Healthcare organizations recognize the significance of having access to free-flowing data across disparate systems and migration to the cloud as the only means to achieve this objective.
Patient privacy, safety and data security are pressing near-term issues for AI in healthcare.
The National Institute of Health (NIH) and the government are already thinking about how to address issues of safety, regulation, fairness and security as AI systems move from laboratories to real-world settings.
“The first order of business for NIH would be to prioritize data sets of greatest interest and harmonize them to make them machine learnable. Everyone loves to hate EHR but care would have to be taken to safeguard its significance and use” observed Collins, the NIH director.

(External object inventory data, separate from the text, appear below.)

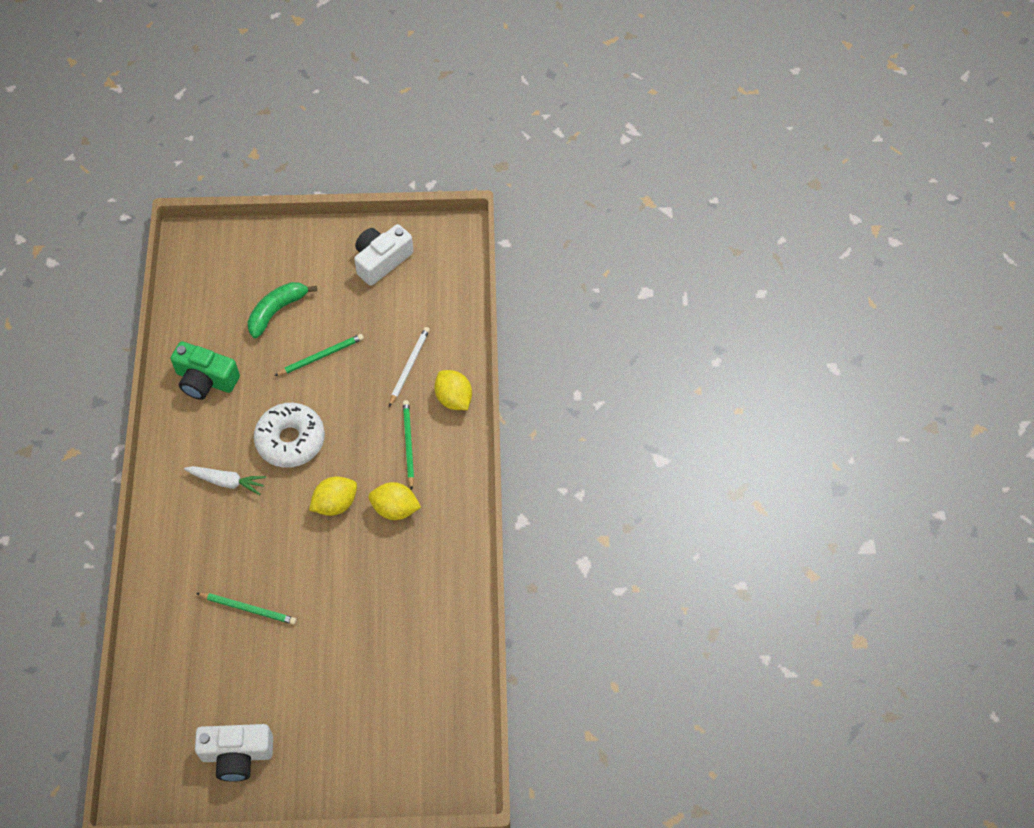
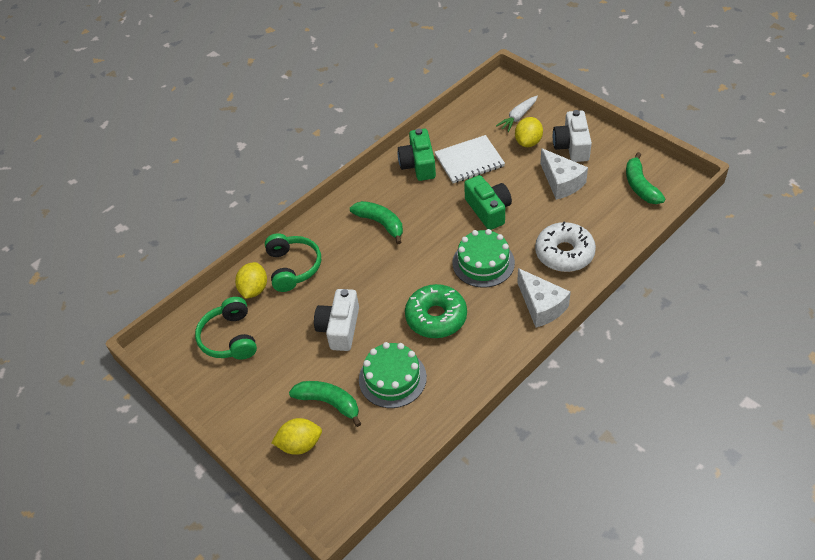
green banana: 1 -> 3
green cake: 0 -> 2
green camera: 1 -> 2
green donut: 0 -> 1
green headphones: 0 -> 2
green pencil: 3 -> 0
white cheese: 0 -> 2
white notebook: 0 -> 1
white pencil: 1 -> 0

According to a 2016 report from the National Science and Technology Council (NSTC), “The best way to build capacity for addressing the longer-term speculative risks is to attack the less extreme risks already seen today, such as current security, privacy, and safety risks, while investing in research on longer-term capabilities and how their challenges might be managed,” the White House suggests, reinforcing the idea that addressing issues of data protection and patient privacy as soon as possible will prepare healthcare for an AI-driven future.
With comprehensive data protection at their disposal, such as the kind that Baffle has proposed, healthcare organizations are in a better position than ever before to embrace data sharing and cloud computing.